* _Document excerpt_:
========================================================================

[lxml-dev] thread-related crash when using xslt

Hi there, Attached is a small tarball that demonstrates code that crashes when the code is run in a thread but doesn't crash when it is run stand-alone. I isolated the specific XSLT + XML combination that seems to trigger this crash. I suspect it has to do with passing an XSLT object to a thread. I run this with lxml 2.1.5 in Python 2.4, libxml2 2.6.32 and libxslt 1.1.24 By the way, the FAQ implies that passing an XSLT object into a thread will slow things down (probably as the XSLT would be re-interpreted). Is that still true in the current codebase? I had the impression from previous discussions that this would change. Regards, Martijn

Hi Martijn, Martijn Faassen wrote:
Attached is a small tarball that demonstrates code that crashes when the code is run in a thread but doesn't crash when it is run stand-alone. I isolated the specific XSLT + XML combination that seems to trigger this crash. I suspect it has to do with passing an XSLT object to a thread.
I've seen enough of these all over the place to consider this possible. ;) I'll look into this as soon as I get to it. I was about to release another beta anyway - the latest changelog has gotten longer than I expected, and I really love being able to say that lxml is now fully Py3 compatible. So I'll see if I can get this to work before putting out a 2.2beta4. The still-future Cython 0.11 has also matured a lot by now, so it's worth another release.
I run this with lxml 2.1.5 in Python 2.4, libxml2 2.6.32 and libxslt 1.1.24
Just in case, if the crash is related to transformation errors, you might want to try with 2.2beta3, or even with the trunk, if you also install the latest trunk Cython (sorry for that).
By the way, the FAQ implies that passing an XSLT object into a thread will slow things down (probably as the XSLT would be re-interpreted). Is that still true in the current codebase? I had the impression from previous discussions that this would change.
Yes, the (ugly) code section that this statement was referring to was killed somewhere in 2.1.x. I removed the paragraph from the FAQ and also clarified a couple of other things while at it. lxml now even has a working test case for passing trees along a thread pipeline, so the safety of threading really has improved a lot lately. It's impressively hard to get these things right. Threads are just plain evil. Their only excuse in lxml is that XML handling is often I/O expensive and can involve major time consuming operations inside libxml2 and libxslt (XSLT is really a great candidate for that). So freeing the GIL when we know we are about to do most of our work outside of the Python interpreter gets you pretty far. Stefan

Hi, one more note on this: Stefan Behnel wrote:
Martijn Faassen wrote:
By the way, the FAQ implies that passing an XSLT object into a thread will slow things down (probably as the XSLT would be re-interpreted). Is that still true in the current codebase? I had the impression from previous discussions that this would change.

========================================================================

* _Dataset content_:
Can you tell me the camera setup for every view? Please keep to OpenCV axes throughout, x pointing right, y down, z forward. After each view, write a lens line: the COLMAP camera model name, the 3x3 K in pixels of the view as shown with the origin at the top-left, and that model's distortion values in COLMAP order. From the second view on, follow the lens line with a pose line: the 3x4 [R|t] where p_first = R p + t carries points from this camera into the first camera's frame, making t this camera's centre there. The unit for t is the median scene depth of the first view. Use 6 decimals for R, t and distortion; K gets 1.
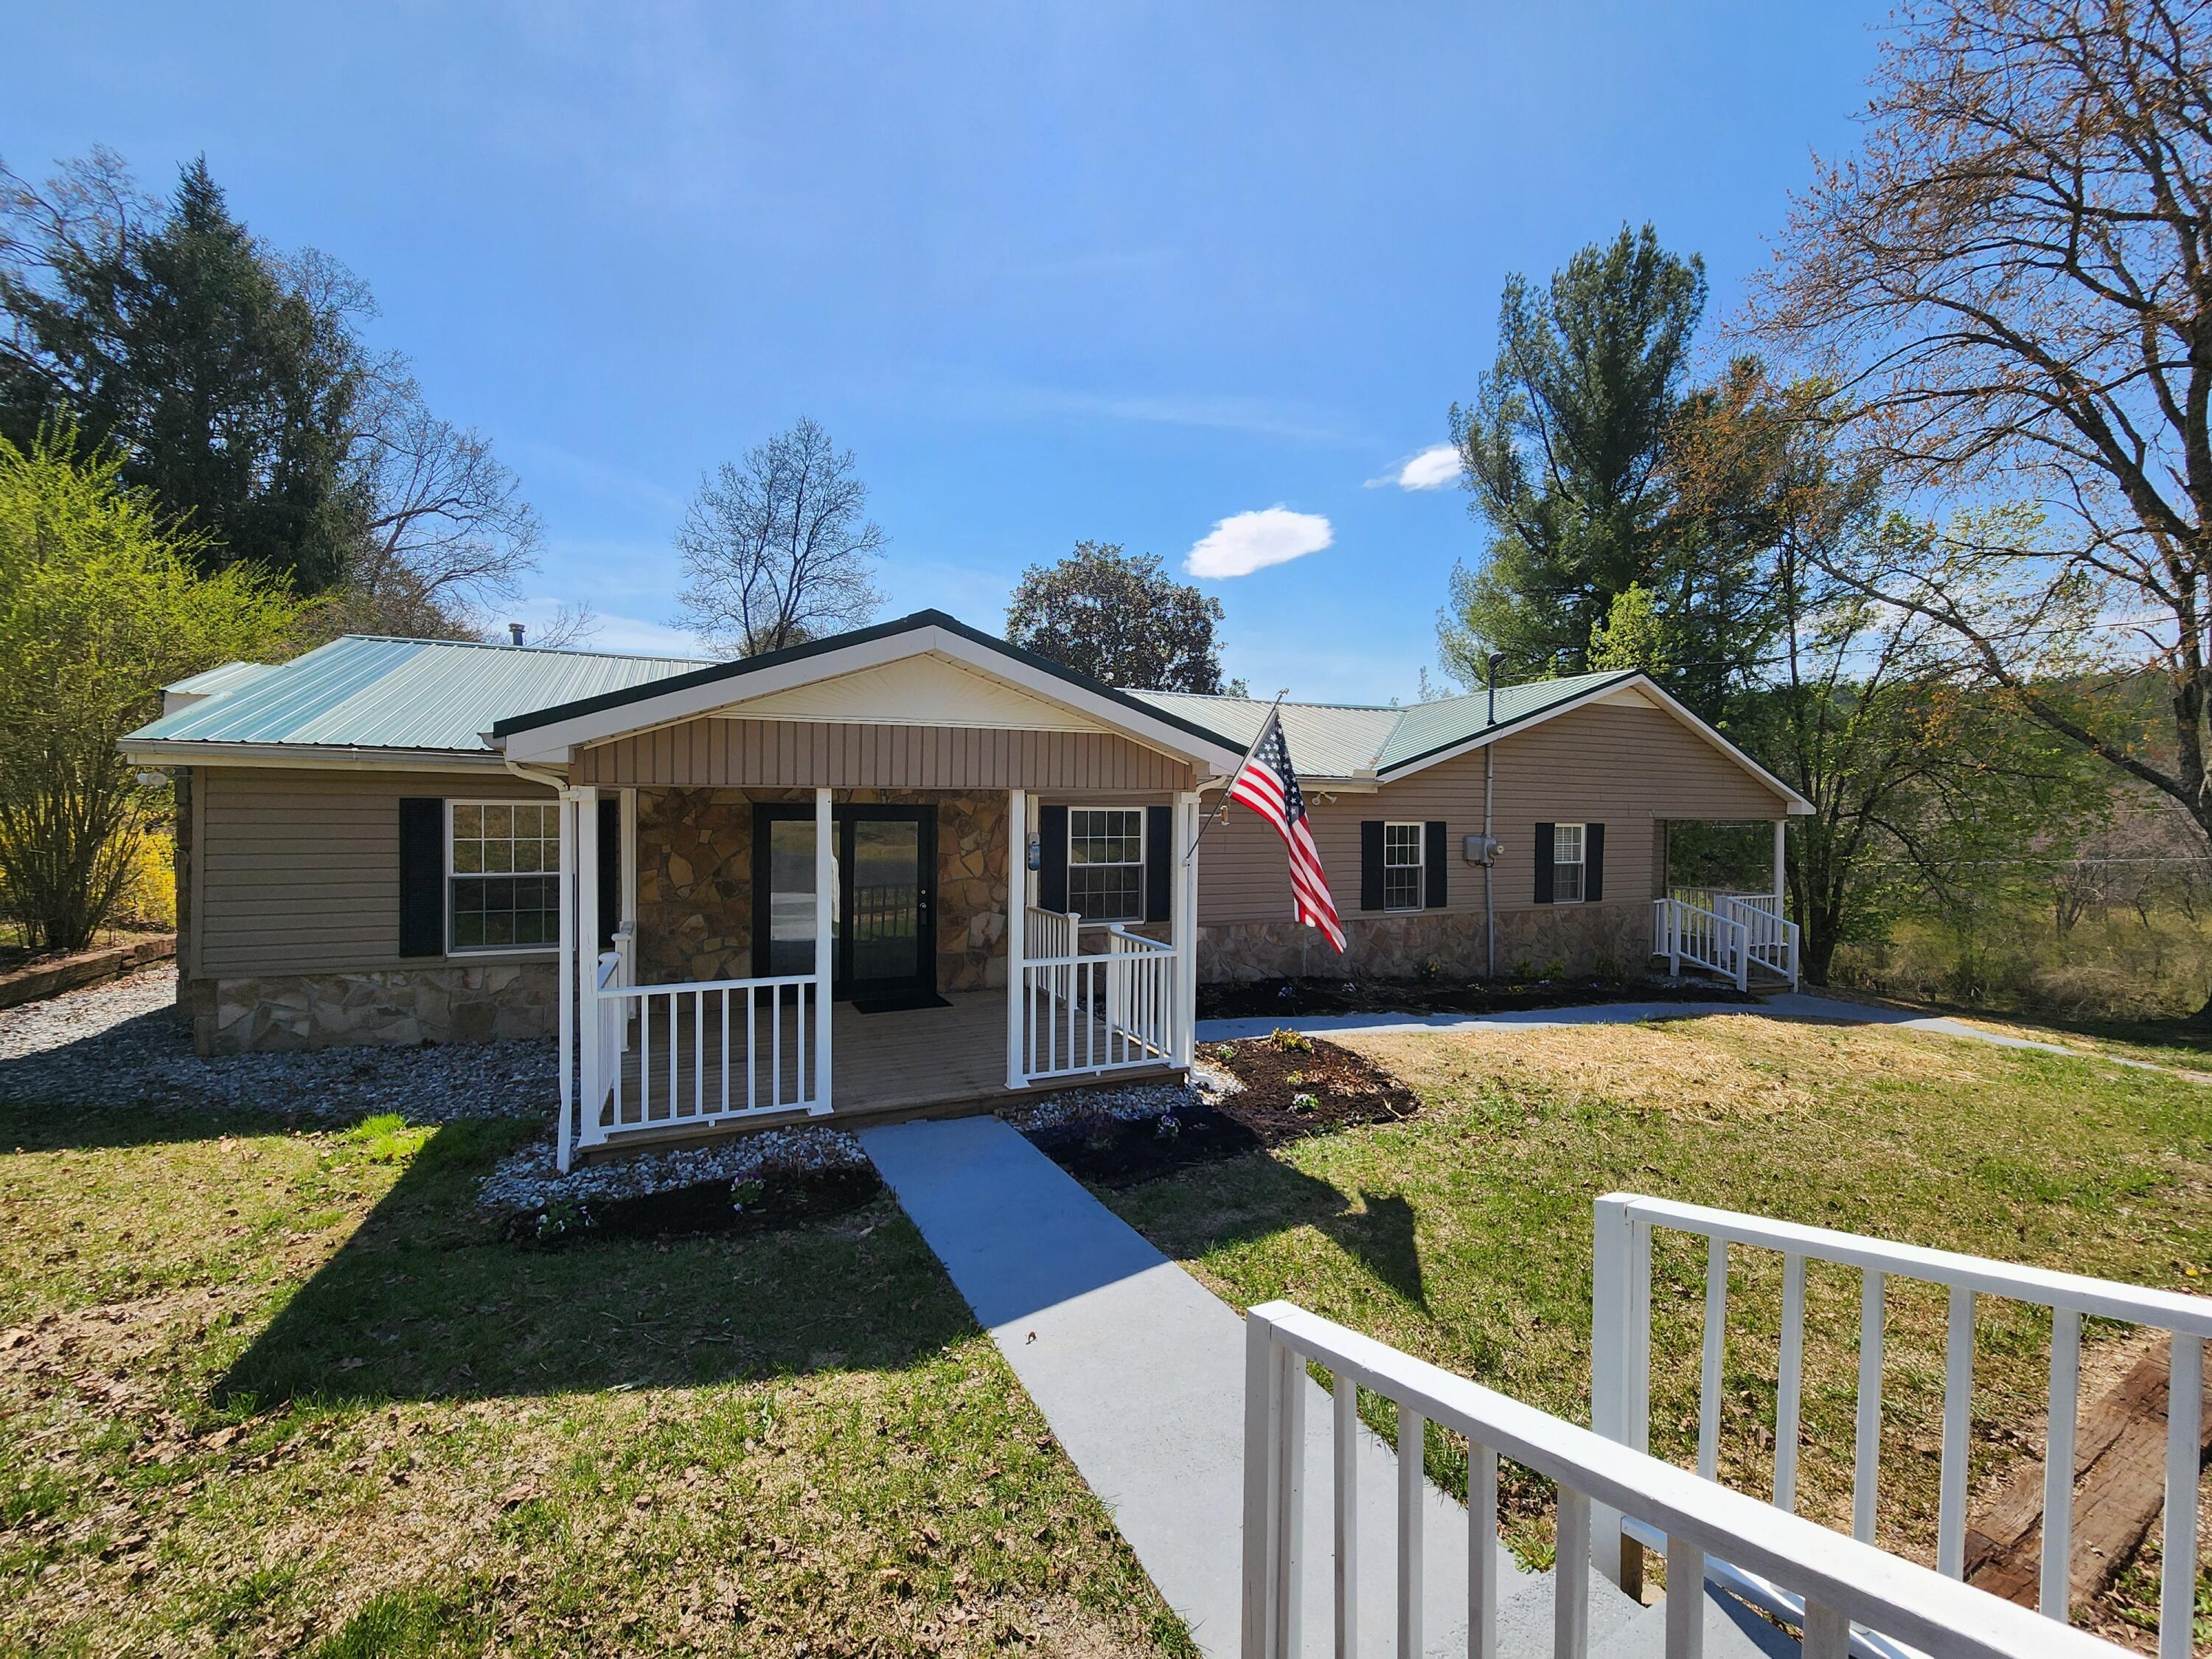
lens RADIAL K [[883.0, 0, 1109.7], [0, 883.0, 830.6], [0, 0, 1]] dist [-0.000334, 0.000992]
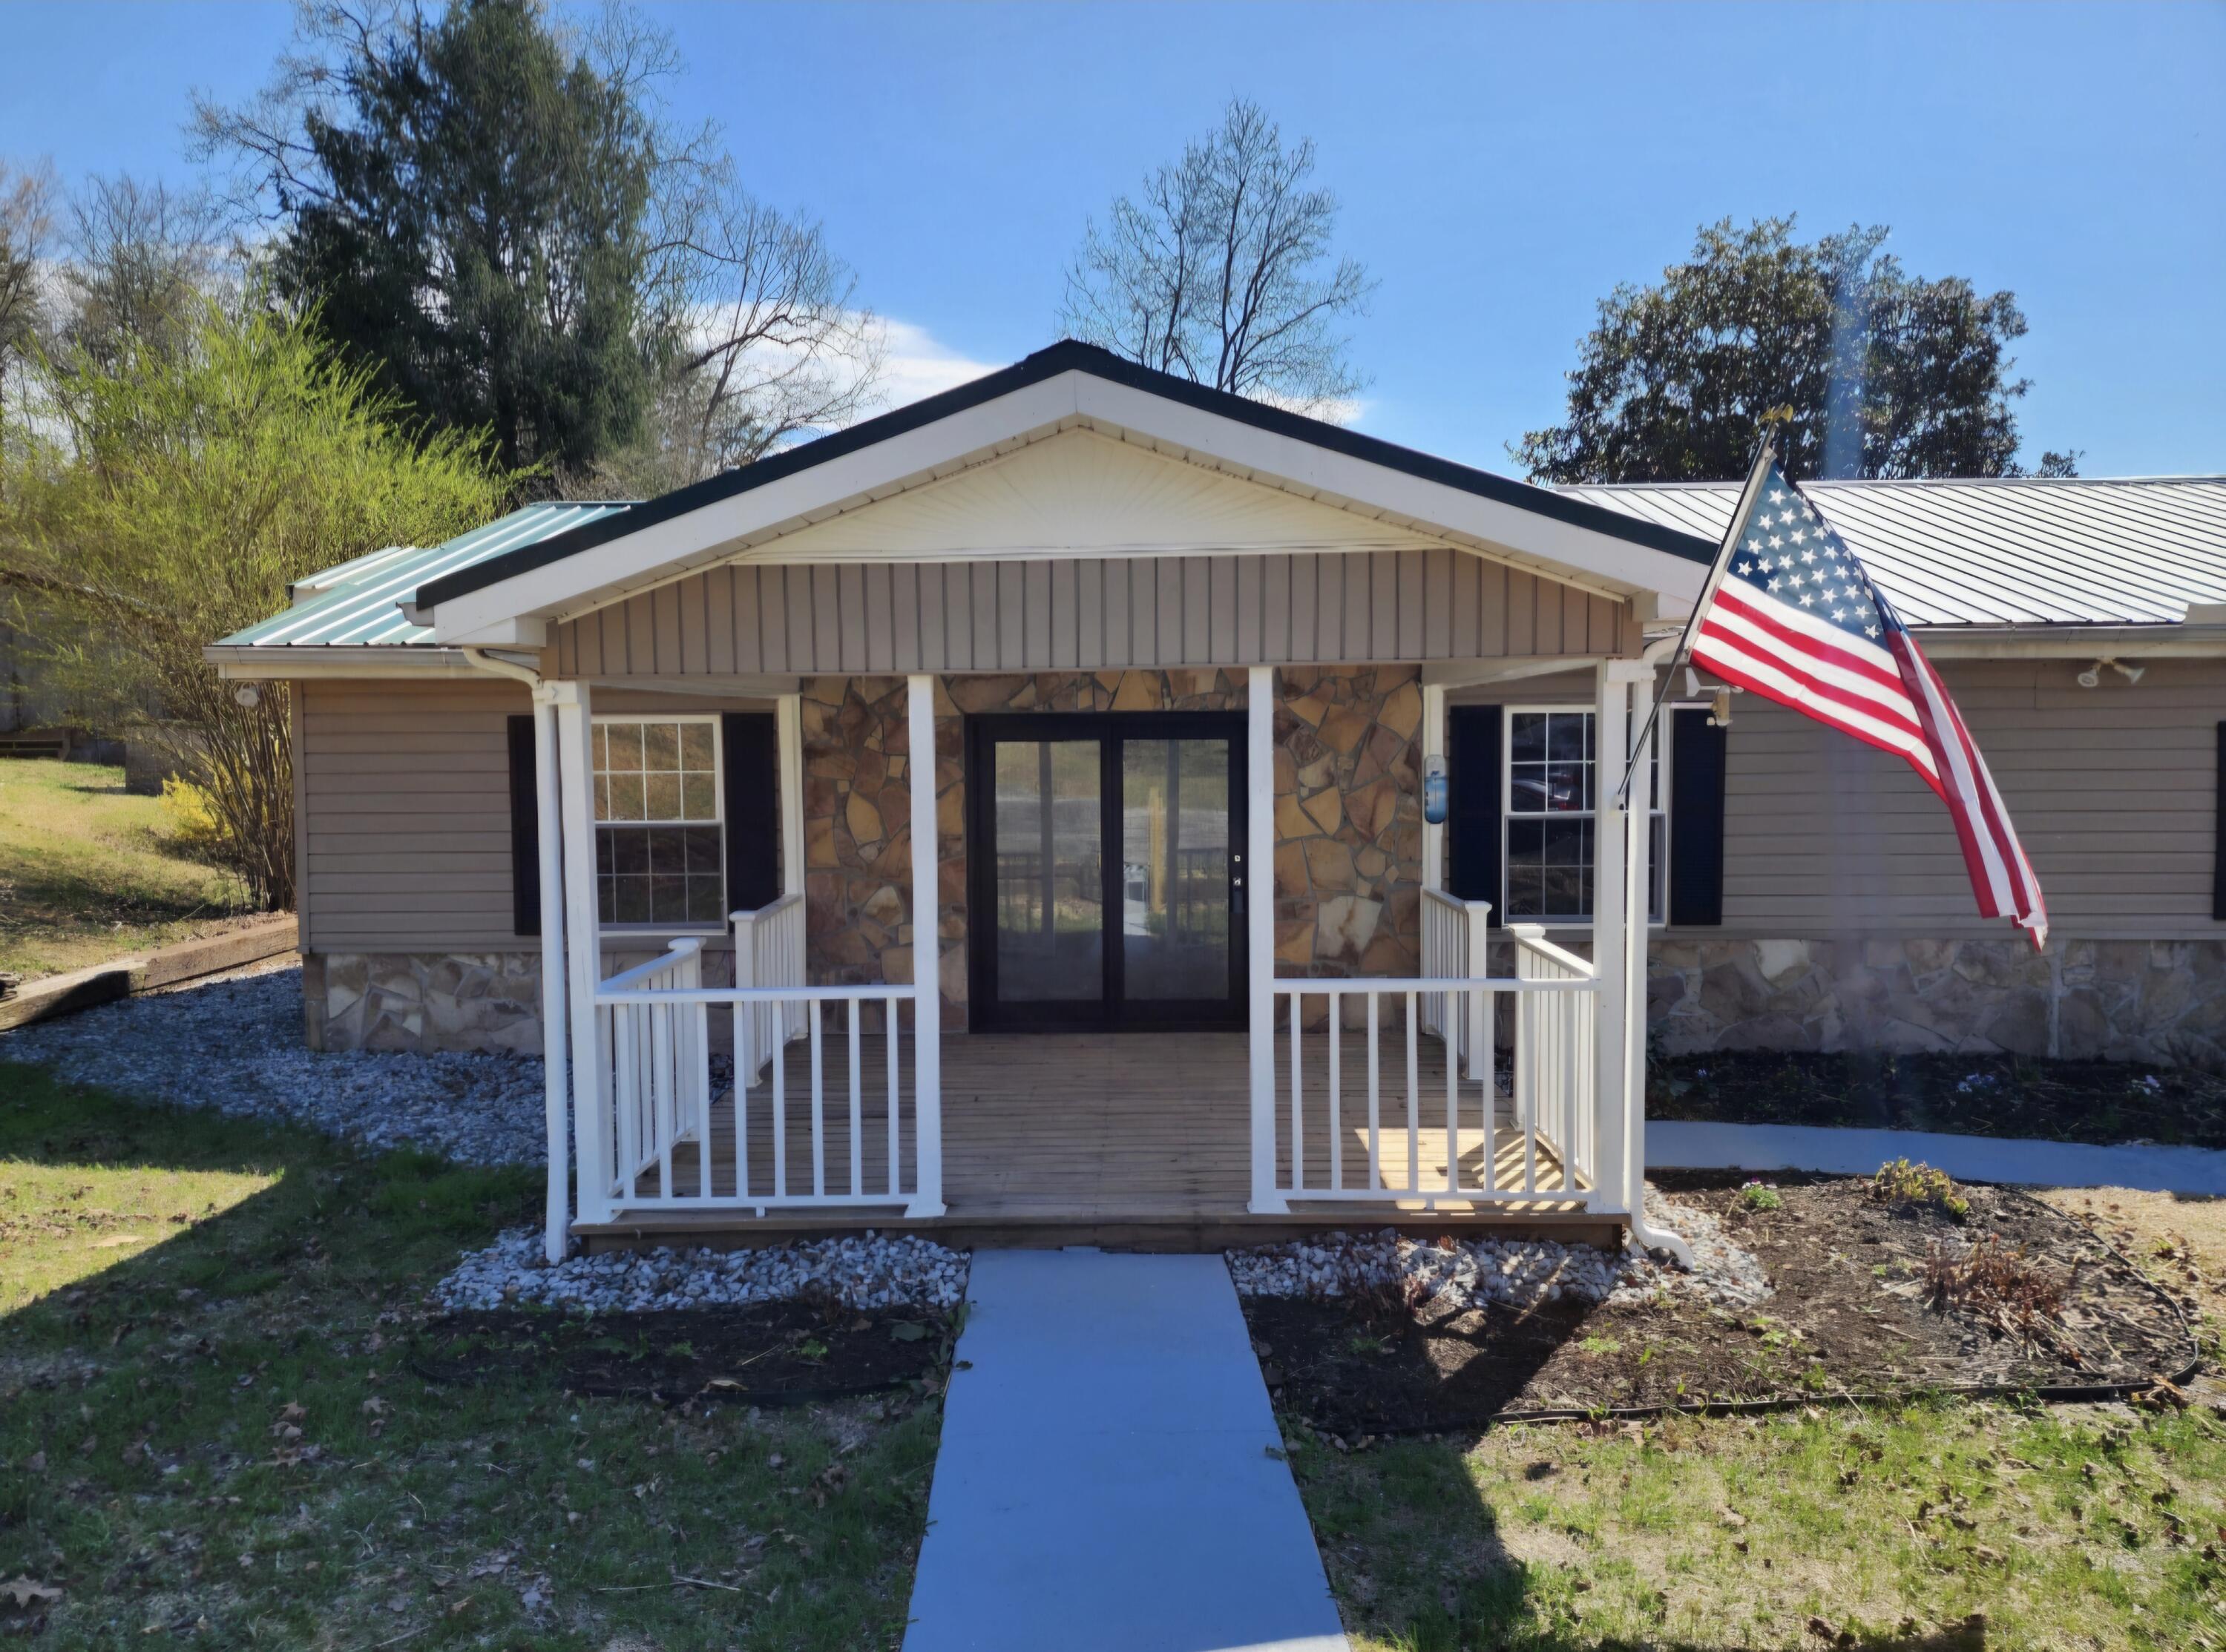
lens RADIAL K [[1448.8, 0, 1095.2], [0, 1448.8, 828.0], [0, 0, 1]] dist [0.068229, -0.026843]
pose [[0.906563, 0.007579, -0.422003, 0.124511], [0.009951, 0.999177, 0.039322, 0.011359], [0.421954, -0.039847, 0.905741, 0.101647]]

========================================================================

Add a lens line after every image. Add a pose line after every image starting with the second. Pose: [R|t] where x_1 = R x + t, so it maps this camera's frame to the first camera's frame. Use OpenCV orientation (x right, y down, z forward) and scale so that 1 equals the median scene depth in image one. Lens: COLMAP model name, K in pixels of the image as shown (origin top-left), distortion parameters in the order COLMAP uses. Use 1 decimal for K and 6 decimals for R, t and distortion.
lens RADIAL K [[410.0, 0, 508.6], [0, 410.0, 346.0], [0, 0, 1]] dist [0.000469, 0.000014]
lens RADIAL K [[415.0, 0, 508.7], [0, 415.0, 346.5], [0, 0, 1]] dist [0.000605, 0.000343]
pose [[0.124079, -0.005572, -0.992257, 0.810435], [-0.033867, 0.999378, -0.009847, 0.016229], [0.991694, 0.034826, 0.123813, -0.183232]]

========================================================================

* _Exercise objective_:
Answer these questions from the lxml thread:
(a) Which libxslt version was used when the crash occurred?
(b) Which release did Stefan plan to put out after looking into the crash?
(c) In which release series was the code section behind the FAQ statement about threads removed?

* _Task answer_:
(a) The crash occurred with libxslt 1.1.24.
(b) Stefan planned to release 2.2beta4.
(c) The code section was removed somewhere in the 2.1.x series.